— Exercise requirements —
Retype the records that follow, every line exactly as written.

»»

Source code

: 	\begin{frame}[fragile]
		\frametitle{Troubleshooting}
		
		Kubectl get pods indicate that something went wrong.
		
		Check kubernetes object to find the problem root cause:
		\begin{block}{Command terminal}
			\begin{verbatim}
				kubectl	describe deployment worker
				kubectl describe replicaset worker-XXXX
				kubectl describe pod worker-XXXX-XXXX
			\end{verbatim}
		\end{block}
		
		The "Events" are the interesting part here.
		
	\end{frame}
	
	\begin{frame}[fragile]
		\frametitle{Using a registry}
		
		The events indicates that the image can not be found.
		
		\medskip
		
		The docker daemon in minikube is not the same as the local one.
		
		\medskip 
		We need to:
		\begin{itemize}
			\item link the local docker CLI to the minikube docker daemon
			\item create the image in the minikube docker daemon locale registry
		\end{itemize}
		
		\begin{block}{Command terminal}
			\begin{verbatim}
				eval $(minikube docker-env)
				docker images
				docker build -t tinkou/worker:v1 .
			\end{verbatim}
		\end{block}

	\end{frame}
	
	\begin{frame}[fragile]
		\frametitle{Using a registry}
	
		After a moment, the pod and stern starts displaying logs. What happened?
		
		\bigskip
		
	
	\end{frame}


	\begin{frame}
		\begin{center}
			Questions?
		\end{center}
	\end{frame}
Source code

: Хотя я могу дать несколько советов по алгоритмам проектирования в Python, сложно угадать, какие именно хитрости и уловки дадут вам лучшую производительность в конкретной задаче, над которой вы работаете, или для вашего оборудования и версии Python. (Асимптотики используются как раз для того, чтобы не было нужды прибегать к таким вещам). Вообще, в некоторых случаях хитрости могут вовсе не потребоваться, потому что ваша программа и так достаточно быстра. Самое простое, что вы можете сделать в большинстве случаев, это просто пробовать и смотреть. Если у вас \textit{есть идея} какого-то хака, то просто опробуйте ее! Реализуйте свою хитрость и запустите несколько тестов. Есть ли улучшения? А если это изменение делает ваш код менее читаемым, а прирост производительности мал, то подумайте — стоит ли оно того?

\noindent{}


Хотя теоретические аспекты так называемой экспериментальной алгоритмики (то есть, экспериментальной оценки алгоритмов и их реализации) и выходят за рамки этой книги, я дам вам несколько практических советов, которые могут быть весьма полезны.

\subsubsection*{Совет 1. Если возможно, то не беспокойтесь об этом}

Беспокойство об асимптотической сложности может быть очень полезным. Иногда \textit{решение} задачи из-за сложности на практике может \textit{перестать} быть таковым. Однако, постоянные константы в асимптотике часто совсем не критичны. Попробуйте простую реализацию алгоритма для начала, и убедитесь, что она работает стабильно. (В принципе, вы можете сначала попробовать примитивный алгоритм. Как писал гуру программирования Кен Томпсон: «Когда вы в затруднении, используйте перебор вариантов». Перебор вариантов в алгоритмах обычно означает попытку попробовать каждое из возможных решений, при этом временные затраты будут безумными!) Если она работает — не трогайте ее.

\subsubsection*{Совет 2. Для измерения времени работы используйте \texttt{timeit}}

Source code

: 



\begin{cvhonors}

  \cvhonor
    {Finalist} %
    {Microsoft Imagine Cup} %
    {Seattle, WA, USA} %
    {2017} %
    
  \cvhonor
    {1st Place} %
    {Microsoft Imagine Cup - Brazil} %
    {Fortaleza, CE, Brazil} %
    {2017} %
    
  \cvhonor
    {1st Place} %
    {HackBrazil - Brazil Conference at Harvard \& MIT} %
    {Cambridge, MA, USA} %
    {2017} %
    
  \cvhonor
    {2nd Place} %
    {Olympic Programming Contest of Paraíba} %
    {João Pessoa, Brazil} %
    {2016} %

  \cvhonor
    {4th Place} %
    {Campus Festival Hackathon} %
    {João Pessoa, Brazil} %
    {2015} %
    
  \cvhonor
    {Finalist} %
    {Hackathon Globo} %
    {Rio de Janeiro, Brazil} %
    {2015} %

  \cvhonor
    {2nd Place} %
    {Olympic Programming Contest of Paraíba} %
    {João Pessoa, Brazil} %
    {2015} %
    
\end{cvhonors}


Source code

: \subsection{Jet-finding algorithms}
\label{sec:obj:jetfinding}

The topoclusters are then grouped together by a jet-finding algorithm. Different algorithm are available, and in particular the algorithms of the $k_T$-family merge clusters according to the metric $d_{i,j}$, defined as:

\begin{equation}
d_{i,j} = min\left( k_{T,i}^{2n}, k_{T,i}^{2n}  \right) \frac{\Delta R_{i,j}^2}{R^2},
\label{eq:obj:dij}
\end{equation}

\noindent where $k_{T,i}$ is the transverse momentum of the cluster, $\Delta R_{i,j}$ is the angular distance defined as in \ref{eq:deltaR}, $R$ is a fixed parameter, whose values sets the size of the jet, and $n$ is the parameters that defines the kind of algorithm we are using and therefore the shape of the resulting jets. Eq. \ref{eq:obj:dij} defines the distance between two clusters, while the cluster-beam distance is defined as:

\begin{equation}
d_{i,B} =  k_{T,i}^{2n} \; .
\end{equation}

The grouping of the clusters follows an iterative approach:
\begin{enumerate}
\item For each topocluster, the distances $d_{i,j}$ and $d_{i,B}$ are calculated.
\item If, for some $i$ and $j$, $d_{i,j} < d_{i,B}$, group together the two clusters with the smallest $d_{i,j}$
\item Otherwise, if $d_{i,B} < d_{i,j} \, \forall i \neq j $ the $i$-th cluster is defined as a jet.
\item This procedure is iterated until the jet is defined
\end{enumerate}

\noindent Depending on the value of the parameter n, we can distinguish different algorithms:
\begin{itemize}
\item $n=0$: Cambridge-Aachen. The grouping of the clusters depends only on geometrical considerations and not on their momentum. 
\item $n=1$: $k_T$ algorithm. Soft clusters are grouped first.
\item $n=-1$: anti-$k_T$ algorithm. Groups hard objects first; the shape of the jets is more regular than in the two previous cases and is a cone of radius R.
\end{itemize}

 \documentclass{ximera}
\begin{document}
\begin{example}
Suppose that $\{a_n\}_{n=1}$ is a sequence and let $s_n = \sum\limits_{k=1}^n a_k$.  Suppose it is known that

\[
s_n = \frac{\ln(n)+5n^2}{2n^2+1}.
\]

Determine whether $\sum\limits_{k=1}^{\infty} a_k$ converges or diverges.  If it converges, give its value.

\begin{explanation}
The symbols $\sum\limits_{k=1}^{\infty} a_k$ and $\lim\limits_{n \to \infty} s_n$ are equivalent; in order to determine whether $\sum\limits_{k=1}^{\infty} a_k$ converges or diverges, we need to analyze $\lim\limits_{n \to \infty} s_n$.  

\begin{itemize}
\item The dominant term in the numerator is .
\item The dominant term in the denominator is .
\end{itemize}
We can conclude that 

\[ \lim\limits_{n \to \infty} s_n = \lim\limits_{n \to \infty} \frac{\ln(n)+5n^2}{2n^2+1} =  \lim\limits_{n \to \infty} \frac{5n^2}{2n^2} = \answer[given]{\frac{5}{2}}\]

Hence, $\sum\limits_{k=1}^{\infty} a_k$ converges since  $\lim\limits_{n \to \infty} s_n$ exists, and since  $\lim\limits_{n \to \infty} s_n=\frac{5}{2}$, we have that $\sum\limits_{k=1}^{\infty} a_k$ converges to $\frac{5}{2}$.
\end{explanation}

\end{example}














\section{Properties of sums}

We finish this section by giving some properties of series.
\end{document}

««

— Response for this exercise —
Source code

: 	\begin{frame}[fragile]
		\frametitle{Troubleshooting}
		
		Kubectl get pods indicate that something went wrong.
		
		Check kubernetes object to find the problem root cause:
		\begin{block}{Command terminal}
			\begin{verbatim}
				kubectl	describe deployment worker
				kubectl describe replicaset worker-XXXX
				kubectl describe pod worker-XXXX-XXXX
			\end{verbatim}
		\end{block}
		
		The "Events" are the interesting part here.
		
	\end{frame}
	
	\begin{frame}[fragile]
		\frametitle{Using a registry}
		
		The events indicates that the image can not be found.
		
		\medskip
		
		The docker daemon in minikube is not the same as the local one.
		
		\medskip 
		We need to:
		\begin{itemize}
			\item link the local docker CLI to the minikube docker daemon
			\item create the image in the minikube docker daemon locale registry
		\end{itemize}
		
		\begin{block}{Command terminal}
			\begin{verbatim}
				eval $(minikube docker-env)
				docker images
				docker build -t tinkou/worker:v1 .
			\end{verbatim}
		\end{block}

	\end{frame}
	
	\begin{frame}[fragile]
		\frametitle{Using a registry}
	
		After a moment, the pod and stern starts displaying logs. What happened?
		
		\bigskip
		
	
	\end{frame}


	\begin{frame}
		\begin{center}
			Questions?
		\end{center}
	\end{frame}
Source code

: Хотя я могу дать несколько советов по алгоритмам проектирования в Python, сложно угадать, какие именно хитрости и уловки дадут вам лучшую производительность в конкретной задаче, над которой вы работаете, или для вашего оборудования и версии Python. (Асимптотики используются как раз для того, чтобы не было нужды прибегать к таким вещам). Вообще, в некоторых случаях хитрости могут вовсе не потребоваться, потому что ваша программа и так достаточно быстра. Самое простое, что вы можете сделать в большинстве случаев, это просто пробовать и смотреть. Если у вас \textit{есть идея} какого-то хака, то просто опробуйте ее! Реализуйте свою хитрость и запустите несколько тестов. Есть ли улучшения? А если это изменение делает ваш код менее читаемым, а прирост производительности мал, то подумайте — стоит ли оно того?

\noindent{}


Хотя теоретические аспекты так называемой экспериментальной алгоритмики (то есть, экспериментальной оценки алгоритмов и их реализации) и выходят за рамки этой книги, я дам вам несколько практических советов, которые могут быть весьма полезны.

\subsubsection*{Совет 1. Если возможно, то не беспокойтесь об этом}

Беспокойство об асимптотической сложности может быть очень полезным. Иногда \textit{решение} задачи из-за сложности на практике может \textit{перестать} быть таковым. Однако, постоянные константы в асимптотике часто совсем не критичны. Попробуйте простую реализацию алгоритма для начала, и убедитесь, что она работает стабильно. (В принципе, вы можете сначала попробовать примитивный алгоритм. Как писал гуру программирования Кен Томпсон: «Когда вы в затруднении, используйте перебор вариантов». Перебор вариантов в алгоритмах обычно означает попытку попробовать каждое из возможных решений, при этом временные затраты будут безумными!) Если она работает — не трогайте ее.

\subsubsection*{Совет 2. Для измерения времени работы используйте \texttt{timeit}}

Source code

: 



\begin{cvhonors}

  \cvhonor
    {Finalist} %
    {Microsoft Imagine Cup} %
    {Seattle, WA, USA} %
    {2017} %
    
  \cvhonor
    {1st Place} %
    {Microsoft Imagine Cup - Brazil} %
    {Fortaleza, CE, Brazil} %
    {2017} %
    
  \cvhonor
    {1st Place} %
    {HackBrazil - Brazil Conference at Harvard \& MIT} %
    {Cambridge, MA, USA} %
    {2017} %
    
  \cvhonor
    {2nd Place} %
    {Olympic Programming Contest of Paraíba} %
    {João Pessoa, Brazil} %
    {2016} %

  \cvhonor
    {4th Place} %
    {Campus Festival Hackathon} %
    {João Pessoa, Brazil} %
    {2015} %
    
  \cvhonor
    {Finalist} %
    {Hackathon Globo} %
    {Rio de Janeiro, Brazil} %
    {2015} %

  \cvhonor
    {2nd Place} %
    {Olympic Programming Contest of Paraíba} %
    {João Pessoa, Brazil} %
    {2015} %
    
\end{cvhonors}


Source code

: \subsection{Jet-finding algorithms}
\label{sec:obj:jetfinding}

The topoclusters are then grouped together by a jet-finding algorithm. Different algorithm are available, and in particular the algorithms of the $k_T$-family merge clusters according to the metric $d_{i,j}$, defined as:

\begin{equation}
d_{i,j} = min\left( k_{T,i}^{2n}, k_{T,i}^{2n}  \right) \frac{\Delta R_{i,j}^2}{R^2},
\label{eq:obj:dij}
\end{equation}

\noindent where $k_{T,i}$ is the transverse momentum of the cluster, $\Delta R_{i,j}$ is the angular distance defined as in \ref{eq:deltaR}, $R$ is a fixed parameter, whose values sets the size of the jet, and $n$ is the parameters that defines the kind of algorithm we are using and therefore the shape of the resulting jets. Eq. \ref{eq:obj:dij} defines the distance between two clusters, while the cluster-beam distance is defined as:

\begin{equation}
d_{i,B} =  k_{T,i}^{2n} \; .
\end{equation}

The grouping of the clusters follows an iterative approach:
\begin{enumerate}
\item For each topocluster, the distances $d_{i,j}$ and $d_{i,B}$ are calculated.
\item If, for some $i$ and $j$, $d_{i,j} < d_{i,B}$, group together the two clusters with the smallest $d_{i,j}$
\item Otherwise, if $d_{i,B} < d_{i,j} \, \forall i \neq j $ the $i$-th cluster is defined as a jet.
\item This procedure is iterated until the jet is defined
\end{enumerate}

\noindent Depending on the value of the parameter n, we can distinguish different algorithms:
\begin{itemize}
\item $n=0$: Cambridge-Aachen. The grouping of the clusters depends only on geometrical considerations and not on their momentum. 
\item $n=1$: $k_T$ algorithm. Soft clusters are grouped first.
\item $n=-1$: anti-$k_T$ algorithm. Groups hard objects first; the shape of the jets is more regular than in the two previous cases and is a cone of radius R.
\end{itemize}

 \documentclass{ximera}
\begin{document}
\begin{example}
Suppose that $\{a_n\}_{n=1}$ is a sequence and let $s_n = \sum\limits_{k=1}^n a_k$.  Suppose it is known that

\[
s_n = \frac{\ln(n)+5n^2}{2n^2+1}.
\]

Determine whether $\sum\limits_{k=1}^{\infty} a_k$ converges or diverges.  If it converges, give its value.

\begin{explanation}
The symbols $\sum\limits_{k=1}^{\infty} a_k$ and $\lim\limits_{n \to \infty} s_n$ are equivalent; in order to determine whether $\sum\limits_{k=1}^{\infty} a_k$ converges or diverges, we need to analyze $\lim\limits_{n \to \infty} s_n$.  

\begin{itemize}
\item The dominant term in the numerator is .
\item The dominant term in the denominator is .
\end{itemize}
We can conclude that 

\[ \lim\limits_{n \to \infty} s_n = \lim\limits_{n \to \infty} \frac{\ln(n)+5n^2}{2n^2+1} =  \lim\limits_{n \to \infty} \frac{5n^2}{2n^2} = \answer[given]{\frac{5}{2}}\]

Hence, $\sum\limits_{k=1}^{\infty} a_k$ converges since  $\lim\limits_{n \to \infty} s_n$ exists, and since  $\lim\limits_{n \to \infty} s_n=\frac{5}{2}$, we have that $\sum\limits_{k=1}^{\infty} a_k$ converges to $\frac{5}{2}$.
\end{explanation}

\end{example}














\section{Properties of sums}

We finish this section by giving some properties of series.
\end{document}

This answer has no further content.